Featured image for “Martiniloben am Neusiedlersee: Besser kann Geschichte gar nicht schmecken”

Martiniloben am Neusiedlersee: Besser kann Geschichte gar nicht schmecken


Magazin
21. Oktober 2021
Johannes Stühlinger
Lesezeit: 4 Minuten

In der Zeit vor, nach und am Martinstag öffnen im Herkunftsweingebiet Neusiedlersee viele Winzer*innen ihre Kellertüren, um ihre Weine verkosten zu lassen. Ein Brauchtum, das derartig in den 1980er-Jahren entstanden und demnach auf viel Geschichte zurückblicken kann.

Mit Unterstützung von Bund, Land und Europäischer Union.

Glaubt man der Legende, so war jener Martin, den wir heute alljährlich feiern, ein römischer Offizier. Im Jahr 334 nach Christus, so heißt es, war er in Armenien stationiert und begegnete eines Nachts einem frierenden Bettler. Kurzerhand teilte der gutbetuchte Offizier mit dem Schwert seinen Mantel in zwei Teile. Er gab dem armen Mann die eine Hälfte, um sich wärmen zu können.

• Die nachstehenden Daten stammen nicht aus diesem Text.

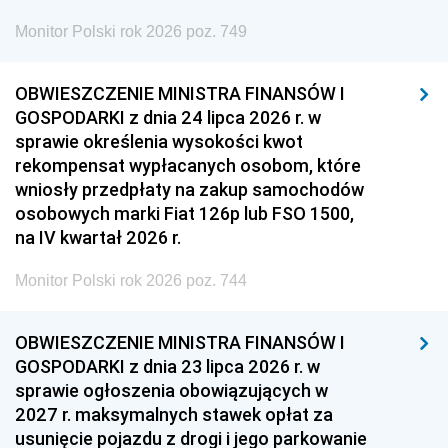
Monitor Polski rok 2026 poz. 749
OBWIESZCZENIE MINISTRA FINANSÓW I
GOSPODARKI z dnia 24 lipca 2026 r. w
sprawie określenia wysokości kwot
rekompensat wypłacanych osobom, które
wniosły przedpłaty na zakup samochodów
osobowych marki Fiat 126p lub FSO 1500,
na IV kwartał 2026 r.
Monitor Polski rok 2026 poz. 744
OBWIESZCZENIE MINISTRA FINANSÓW I
GOSPODARKI z dnia 23 lipca 2026 r. w
sprawie ogłoszenia obowiązujących w
2027 r. maksymalnych stawek opłat za
usunięcie pojazdu z drogi i jego parkowanie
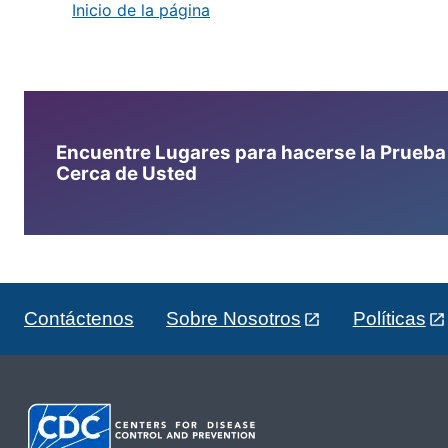
Inicio de la página
Encuentre Lugares para hacerse la Prueba d
Cerca de Usted
Contáctenos
Sobre Nosotros
Políticas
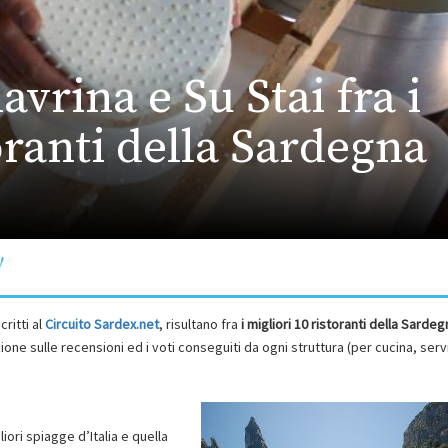
vrina e Su Stai fra i
oranti della Sardegna
!
critti al
Circuito Sardex.net
, risultano fra
i
migliori 10 ristoranti della Sardeg
one sulle recensioni ed i voti conseguiti da ogni struttura (per cucina, serv
liori spiagge d’Italia e quella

Diese barmherzige Tat wurde zum Symbol christlicher Demut. Und der Heilige Martin ein Vorbild – vor allem für die im Burgenland lebenden Menschen: Er wurde zum Patron des Bundeslandes.

Auf den ersten Blick hat die Legende vom Heiligen Martin rein gar nichts mit Wein zu tun. Und doch hat sein Ehrentag, der 11. November, für die Winzer*innen im Herkunftsweingebiet Neusiedlersee seit vielen Jahrhunderten eine besondere Bedeutung. Und das gleich aus mehrerlei Gründen: Als im Mittelalter noch die Lehensherren das Land unter den Bauern aufteilten, galt es stets, am Tag des Martin den sogenannten Lehen, also die Pacht, zu entrichten. Wie die vereinbarten Werte bezahlt wurden, blieb dabei den Bauern großteils selbst überlassen. Münzen waren da nur ein Mittel der Zahlwahl. Auch Naturalien galten bei den Lehensherren als willkommen. Also lieferten die braven Landwirte, was sie gerade hatten – Gänse zum Beispiel.

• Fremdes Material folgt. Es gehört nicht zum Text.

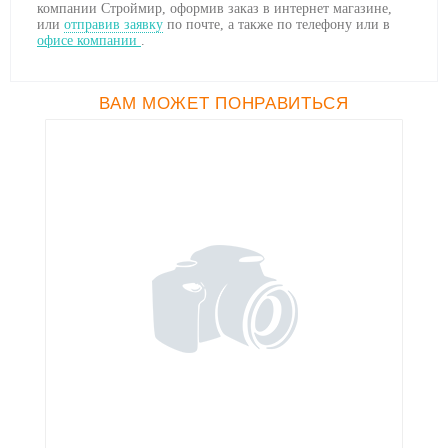
компании Строймир, оформив заказ в интернет магазине,
или
отправив заявку
по почте, а также по телефону
или в
офисе компании
.
ВАМ МОЖЕТ ПОНРАВИТЬСЯ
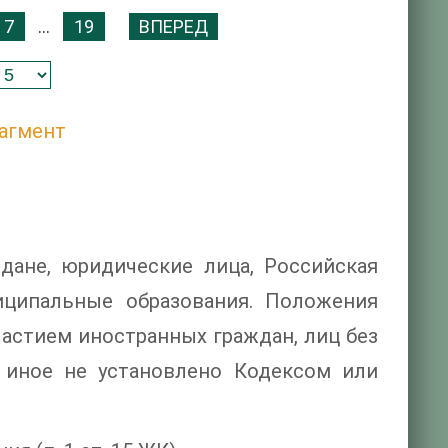
7
...
19
ВПЕРЕД
агмент
ане, юридические лица, Российская
иципальные образования. Положения
стием иностранных граждан, лиц без
и иное не установлено Кодексом или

Das ist übrigens der Grund, warum wir heute rund um Martini vor allem im Burgenland allerorts Martinigansln genießen können. Gleichzeitig aber hatten die Bauern nach dem Bezahlen der Lehen endlich auch Zeit, um nachsehen zu können, was sich denn in den Fässern ihrer Weinkeller seit der Ernte im Herbst getan hat. Sie kosteten also nach dem 11. November erstmals ihren Jungwein, den Staubigen.

Wenn Brauchtum und Kulinarik miteinander verschmelzen

„Eben hier setzt das heute so beliebte Brauchtum des Martinilobens an“, sagt Sepp Sailer. Der 68-Jährige gilt als Begründer dieses alljährigen Festes, das heute rund um den Neusiedlersee die Gästebetten mit Kurzurlauber*innen füllt – und die Weinkeller mit durstigen Gästen. „Denn“, so erzählt er weiter, „als die Bauern damals ihre Jungweine gegenseitig verkostet haben, sparte man nicht am Lob des jeweils anderen Weins.“ Man lobte zu Martini also den Wein. „Egal, ob er gut oder weniger gut war“, fügt Sailer schmunzelnd an. Das hatte er als Kind und Jugendlicher oft erlebt – und es hat so viel Eindruck hinterlassen, dass der engagierte gebürtige Burgenländer viele Jahre später die beiden Begriffe zum „Martiniloben“ vereinte. Und damit einen großen Beitrag leistete, um den Winzer*innen des Neusiedlersees eine rosige Zukunft zu bescheren. Denn als das erste Mal am 11. 11. 1987 ein Martiniloben in Frauenkirchen veranstaltet wurde, sah die Weinwelt in ganz Österreich eher trist aus …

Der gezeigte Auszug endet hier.